**INSTRUCTIONS TO FOLLOW**
Without the pictures, write out all the lines below exactly as they appear.

**INPUT MATERIAL**
■ ■ ■ ■

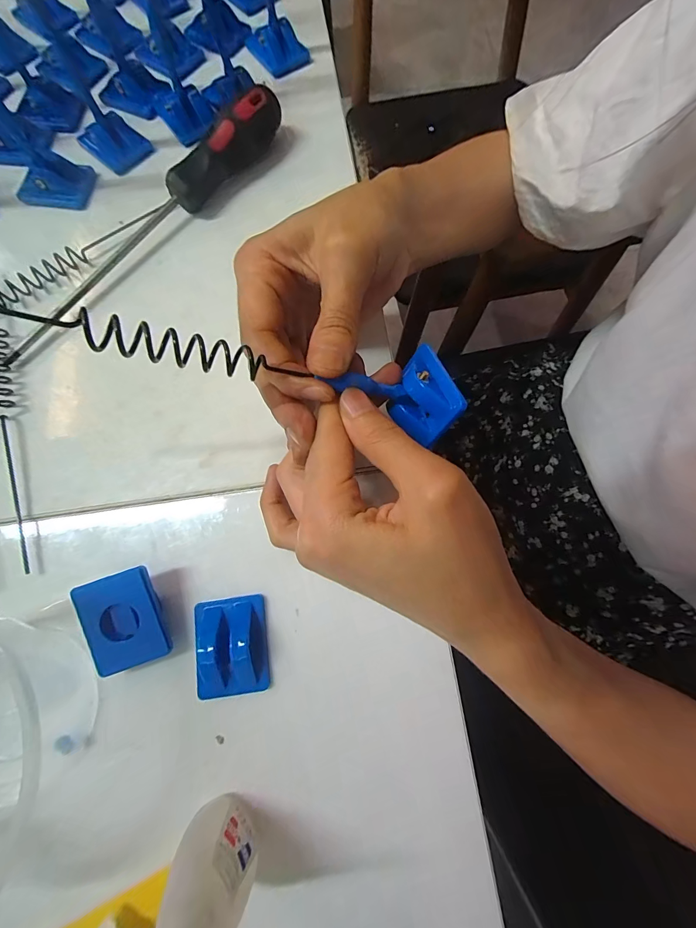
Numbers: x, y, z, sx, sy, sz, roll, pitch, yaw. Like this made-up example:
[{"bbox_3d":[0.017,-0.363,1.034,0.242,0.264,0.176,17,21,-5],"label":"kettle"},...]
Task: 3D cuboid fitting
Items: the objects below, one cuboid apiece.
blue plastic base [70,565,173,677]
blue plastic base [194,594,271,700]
[{"bbox_3d":[-0.107,0.074,0.175,0.034,0.014,0.044,-18,91,-9],"label":"blue plastic base"},{"bbox_3d":[-0.058,0.090,0.179,0.034,0.008,0.044,-8,76,-1],"label":"blue plastic base"}]

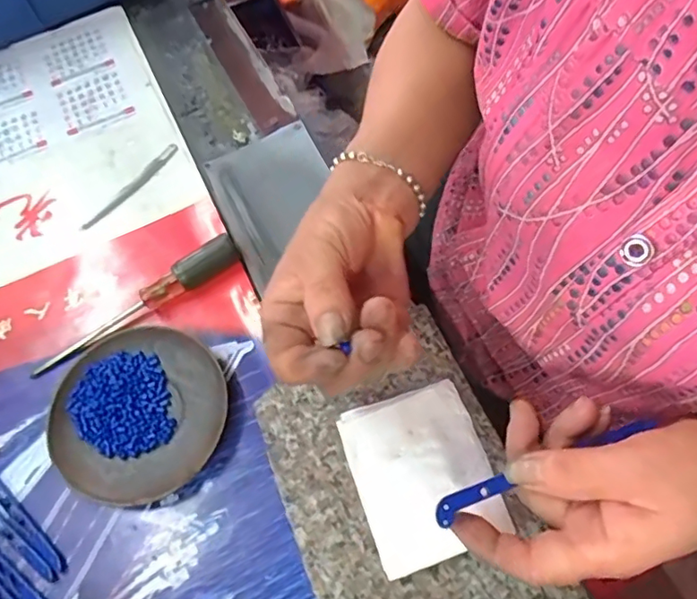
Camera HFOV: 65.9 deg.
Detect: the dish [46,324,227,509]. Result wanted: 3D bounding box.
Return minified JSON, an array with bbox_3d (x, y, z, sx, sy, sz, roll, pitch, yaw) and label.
[{"bbox_3d":[-0.138,0.074,0.359,0.110,0.018,0.113,-1,64,3],"label":"dish"}]

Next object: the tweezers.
[{"bbox_3d":[-0.180,-0.093,0.449,0.011,0.007,0.103,32,70,17],"label":"tweezers"}]

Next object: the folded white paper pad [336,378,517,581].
[{"bbox_3d":[0.043,0.099,0.311,0.076,0.013,0.091,-18,64,-6],"label":"folded white paper pad"}]

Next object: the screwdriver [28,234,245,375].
[{"bbox_3d":[-0.153,0.005,0.387,0.165,0.024,0.017,-34,67,-13],"label":"screwdriver"}]

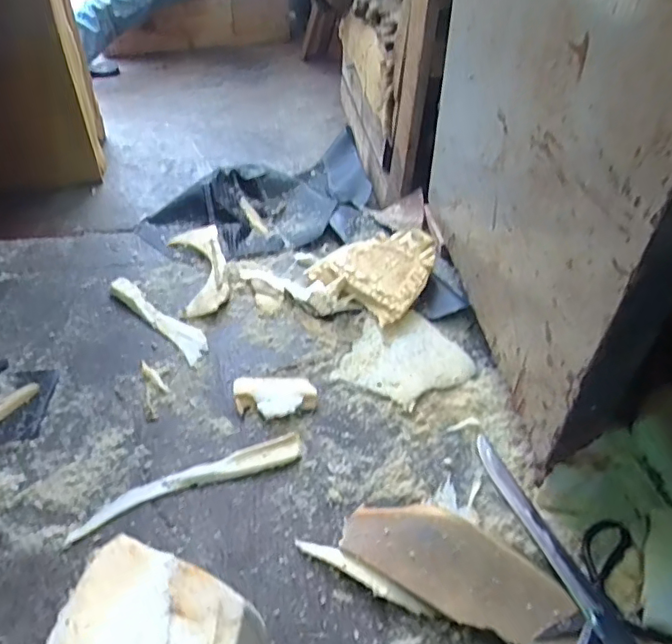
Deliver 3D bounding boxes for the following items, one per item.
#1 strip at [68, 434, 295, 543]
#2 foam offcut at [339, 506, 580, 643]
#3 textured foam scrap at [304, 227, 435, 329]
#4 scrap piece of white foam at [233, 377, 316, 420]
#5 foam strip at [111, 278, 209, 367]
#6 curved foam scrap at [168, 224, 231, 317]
[{"bbox_3d":[-0.183,0.201,0.707,0.292,0.014,0.043,-16,50,-17],"label":"strip"},{"bbox_3d":[0.139,0.277,0.638,0.259,0.032,0.114,26,52,20],"label":"foam offcut"},{"bbox_3d":[0.069,-0.091,0.936,0.186,0.064,0.171,32,54,24],"label":"textured foam scrap"},{"bbox_3d":[-0.086,0.109,0.797,0.115,0.023,0.064,-1,48,-4],"label":"scrap piece of white foam"},{"bbox_3d":[-0.284,-0.010,0.907,0.224,0.013,0.049,35,55,26],"label":"foam strip"},{"bbox_3d":[-0.236,-0.095,0.979,0.084,0.027,0.214,-12,49,-13],"label":"curved foam scrap"}]

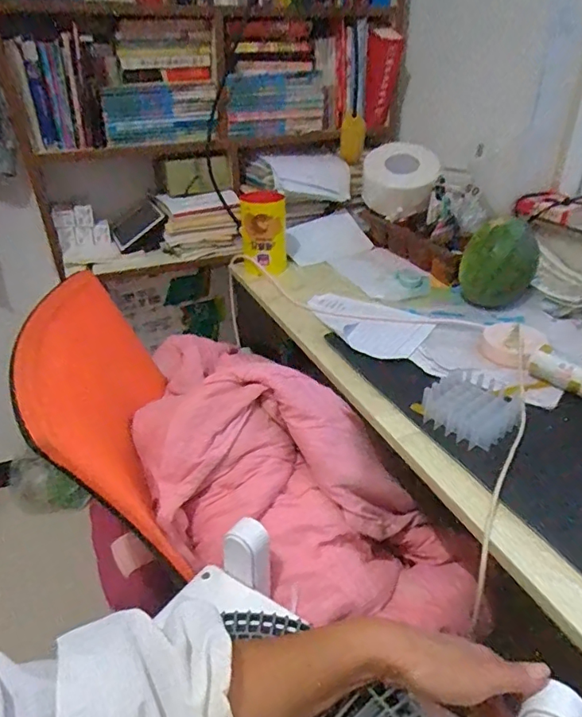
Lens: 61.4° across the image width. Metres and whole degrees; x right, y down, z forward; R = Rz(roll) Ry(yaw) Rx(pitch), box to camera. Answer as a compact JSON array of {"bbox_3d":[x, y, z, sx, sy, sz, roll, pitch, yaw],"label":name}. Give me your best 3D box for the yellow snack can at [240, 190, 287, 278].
[{"bbox_3d":[-0.063,-0.289,1.130,0.103,0.164,0.095,-4,32,-5],"label":"yellow snack can"}]

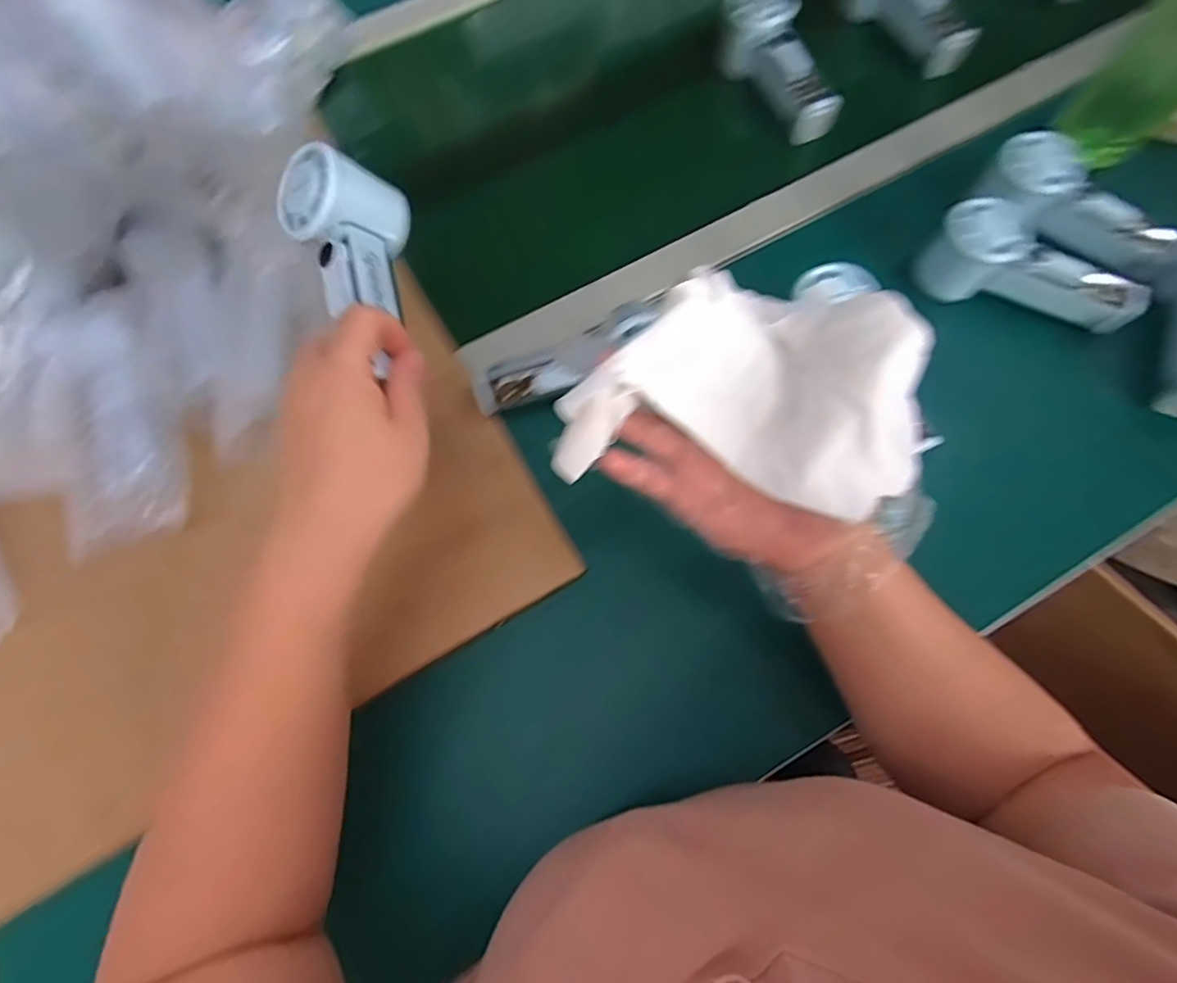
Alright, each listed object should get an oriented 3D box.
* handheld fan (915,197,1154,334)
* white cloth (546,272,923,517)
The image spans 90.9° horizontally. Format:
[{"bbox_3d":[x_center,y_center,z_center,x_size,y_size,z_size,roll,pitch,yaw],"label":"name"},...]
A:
[{"bbox_3d":[0.351,-0.176,0.460,0.158,0.064,0.050,18,72,9],"label":"handheld fan"},{"bbox_3d":[0.077,-0.047,0.264,0.165,0.054,0.102,11,76,1],"label":"white cloth"}]

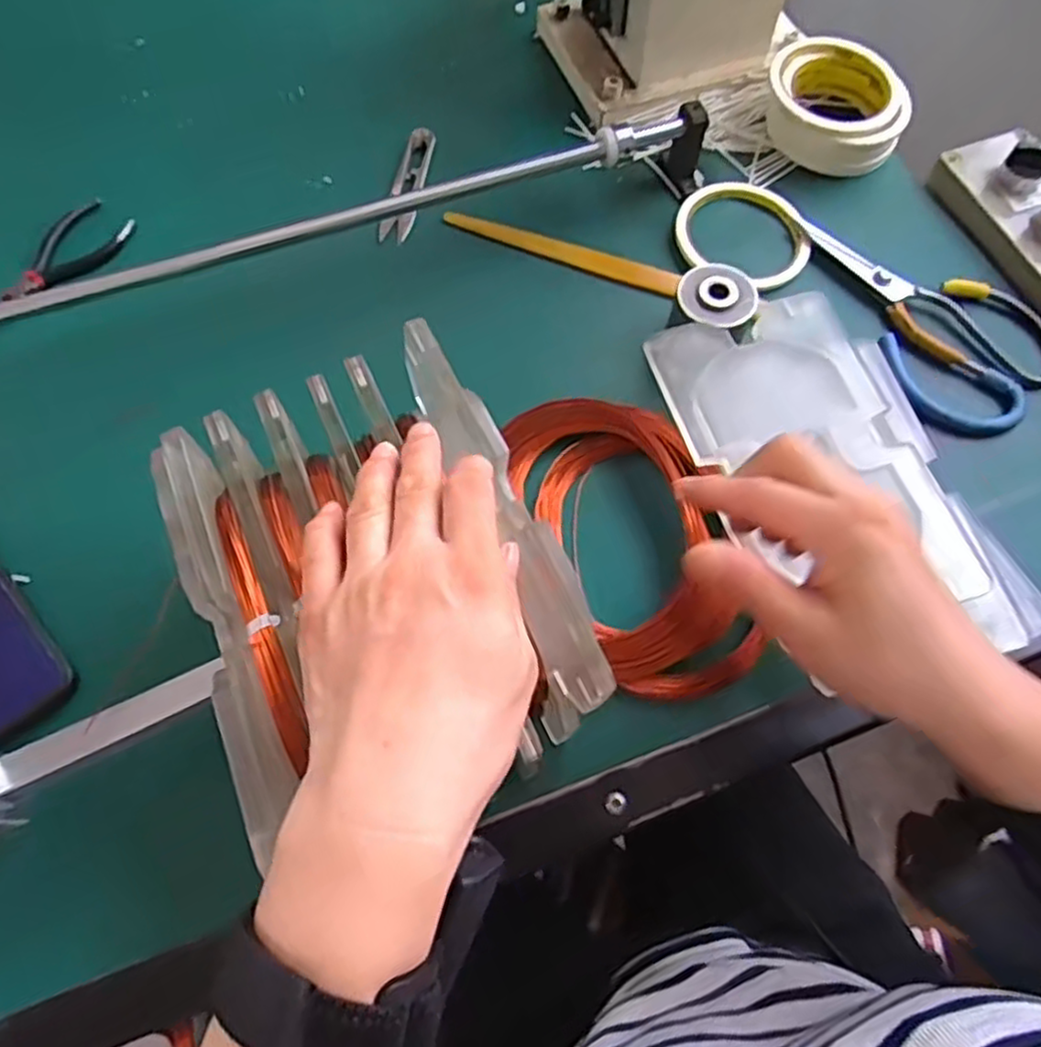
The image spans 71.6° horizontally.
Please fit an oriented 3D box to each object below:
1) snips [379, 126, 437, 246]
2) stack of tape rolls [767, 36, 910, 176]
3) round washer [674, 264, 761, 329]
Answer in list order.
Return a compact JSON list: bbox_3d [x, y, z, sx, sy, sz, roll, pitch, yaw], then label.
[{"bbox_3d":[-0.080,-0.245,0.519,0.023,0.009,0.101,10,67,5],"label":"snips"},{"bbox_3d":[0.229,-0.304,0.528,0.097,0.041,0.097,24,69,10],"label":"stack of tape rolls"},{"bbox_3d":[0.119,-0.137,0.432,0.045,0.007,0.043,0,66,0],"label":"round washer"}]

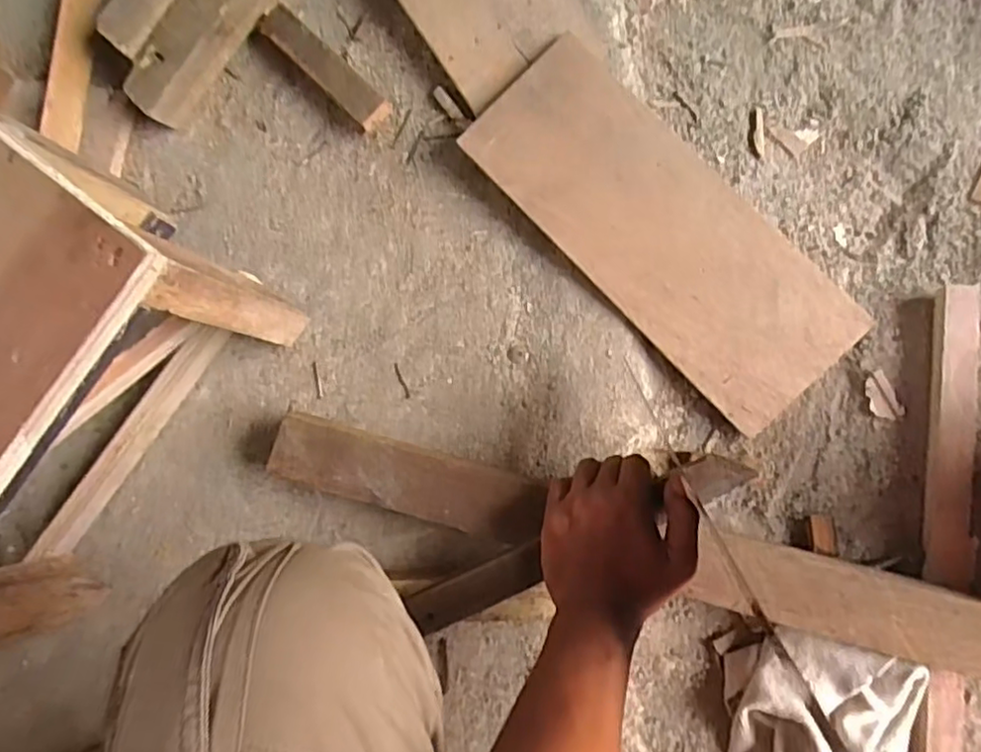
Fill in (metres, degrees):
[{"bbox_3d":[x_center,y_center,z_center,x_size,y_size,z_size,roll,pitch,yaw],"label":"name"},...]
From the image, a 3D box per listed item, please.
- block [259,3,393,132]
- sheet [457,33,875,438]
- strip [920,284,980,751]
[{"bbox_3d":[-0.147,-0.275,0.588,0.142,0.028,0.032,45,91,9],"label":"block"},{"bbox_3d":[0.136,-0.116,0.534,0.131,0.009,0.337,-44,87,2],"label":"sheet"},{"bbox_3d":[0.348,0.141,0.494,0.038,0.024,0.416,6,85,8],"label":"strip"}]

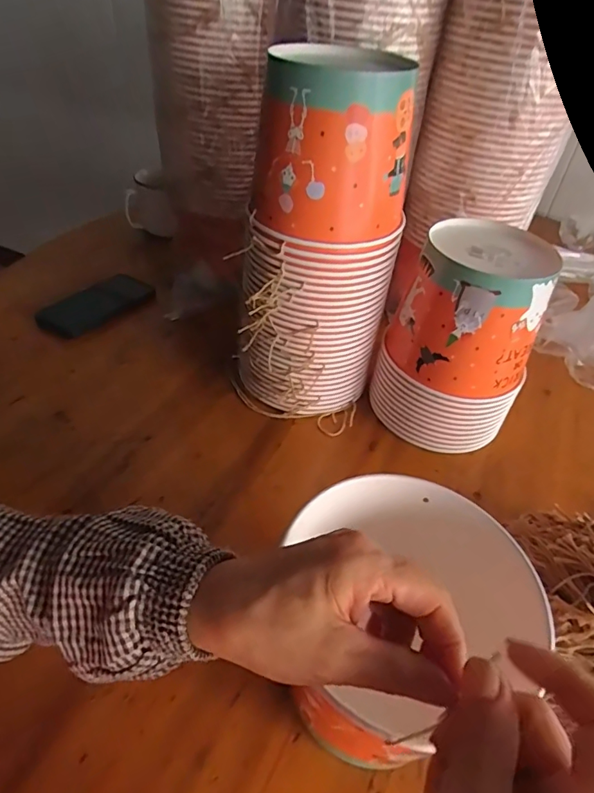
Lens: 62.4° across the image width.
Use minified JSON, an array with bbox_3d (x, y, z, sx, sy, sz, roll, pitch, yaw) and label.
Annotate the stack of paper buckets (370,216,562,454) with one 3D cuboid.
[{"bbox_3d":[0.171,-0.060,0.536,0.150,0.219,0.130,14,42,7],"label":"stack of paper buckets"}]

■ ■ ■ ■

**RESULT**
Numbers: x, y, z, sx, sy, sz, roll, pitch, yaw. Like this made-up example:
[{"bbox_3d":[0.017,-0.363,1.034,0.242,0.264,0.176,17,21,-5],"label":"kettle"},...]
Task: 3D cuboid fitting
Items: the objects below, one cuboid apiece.
blue plastic base [70,565,173,677]
blue plastic base [194,594,271,700]
[{"bbox_3d":[-0.107,0.074,0.175,0.034,0.014,0.044,-18,91,-9],"label":"blue plastic base"},{"bbox_3d":[-0.058,0.090,0.179,0.034,0.008,0.044,-8,76,-1],"label":"blue plastic base"}]

Camera HFOV: 65.9 deg.
Detect: the dish [46,324,227,509]. Result wanted: 3D bounding box.
Return minified JSON, an array with bbox_3d (x, y, z, sx, sy, sz, roll, pitch, yaw) and label.
[{"bbox_3d":[-0.138,0.074,0.359,0.110,0.018,0.113,-1,64,3],"label":"dish"}]

Next object: the tweezers.
[{"bbox_3d":[-0.180,-0.093,0.449,0.011,0.007,0.103,32,70,17],"label":"tweezers"}]

Next object: the folded white paper pad [336,378,517,581].
[{"bbox_3d":[0.043,0.099,0.311,0.076,0.013,0.091,-18,64,-6],"label":"folded white paper pad"}]

Next object: the screwdriver [28,234,245,375].
[{"bbox_3d":[-0.153,0.005,0.387,0.165,0.024,0.017,-34,67,-13],"label":"screwdriver"}]

Deliver 3D bounding boxes for the following items, one per item.
#1 strip at [68, 434, 295, 543]
#2 foam offcut at [339, 506, 580, 643]
#3 textured foam scrap at [304, 227, 435, 329]
#4 scrap piece of white foam at [233, 377, 316, 420]
#5 foam strip at [111, 278, 209, 367]
#6 curved foam scrap at [168, 224, 231, 317]
[{"bbox_3d":[-0.183,0.201,0.707,0.292,0.014,0.043,-16,50,-17],"label":"strip"},{"bbox_3d":[0.139,0.277,0.638,0.259,0.032,0.114,26,52,20],"label":"foam offcut"},{"bbox_3d":[0.069,-0.091,0.936,0.186,0.064,0.171,32,54,24],"label":"textured foam scrap"},{"bbox_3d":[-0.086,0.109,0.797,0.115,0.023,0.064,-1,48,-4],"label":"scrap piece of white foam"},{"bbox_3d":[-0.284,-0.010,0.907,0.224,0.013,0.049,35,55,26],"label":"foam strip"},{"bbox_3d":[-0.236,-0.095,0.979,0.084,0.027,0.214,-12,49,-13],"label":"curved foam scrap"}]

Lens: 61.4° across the image width. Metres and whole degrees; x right, y down, z forward; R = Rz(roll) Ry(yaw) Rx(pitch), box to camera. Answer as a compact JSON array of {"bbox_3d":[x, y, z, sx, sy, sz, roll, pitch, yaw],"label":name}. Give me your best 3D box for the yellow snack can at [240, 190, 287, 278].
[{"bbox_3d":[-0.063,-0.289,1.130,0.103,0.164,0.095,-4,32,-5],"label":"yellow snack can"}]

Alright, each listed object should get an oriented 3D box.
* handheld fan (915,197,1154,334)
* white cloth (546,272,923,517)
The image spans 90.9° horizontally. Format:
[{"bbox_3d":[x_center,y_center,z_center,x_size,y_size,z_size,roll,pitch,yaw],"label":"name"},...]
A:
[{"bbox_3d":[0.351,-0.176,0.460,0.158,0.064,0.050,18,72,9],"label":"handheld fan"},{"bbox_3d":[0.077,-0.047,0.264,0.165,0.054,0.102,11,76,1],"label":"white cloth"}]

The image spans 71.6° horizontally.
Please fit an oriented 3D box to each object below:
1) snips [379, 126, 437, 246]
2) stack of tape rolls [767, 36, 910, 176]
3) round washer [674, 264, 761, 329]
Answer in list order.
Return a compact JSON list: bbox_3d [x, y, z, sx, sy, sz, roll, pitch, yaw], then label.
[{"bbox_3d":[-0.080,-0.245,0.519,0.023,0.009,0.101,10,67,5],"label":"snips"},{"bbox_3d":[0.229,-0.304,0.528,0.097,0.041,0.097,24,69,10],"label":"stack of tape rolls"},{"bbox_3d":[0.119,-0.137,0.432,0.045,0.007,0.043,0,66,0],"label":"round washer"}]

Fill in (metres, degrees):
[{"bbox_3d":[x_center,y_center,z_center,x_size,y_size,z_size,roll,pitch,yaw],"label":"name"},...]
From the image, a 3D box per listed item, please.
- block [259,3,393,132]
- sheet [457,33,875,438]
- strip [920,284,980,751]
[{"bbox_3d":[-0.147,-0.275,0.588,0.142,0.028,0.032,45,91,9],"label":"block"},{"bbox_3d":[0.136,-0.116,0.534,0.131,0.009,0.337,-44,87,2],"label":"sheet"},{"bbox_3d":[0.348,0.141,0.494,0.038,0.024,0.416,6,85,8],"label":"strip"}]

Lens: 62.4° across the image width.
Use minified JSON, an array with bbox_3d (x, y, z, sx, sy, sz, roll, pitch, yaw) and label.
Annotate the stack of paper buckets (370,216,562,454) with one 3D cuboid.
[{"bbox_3d":[0.171,-0.060,0.536,0.150,0.219,0.130,14,42,7],"label":"stack of paper buckets"}]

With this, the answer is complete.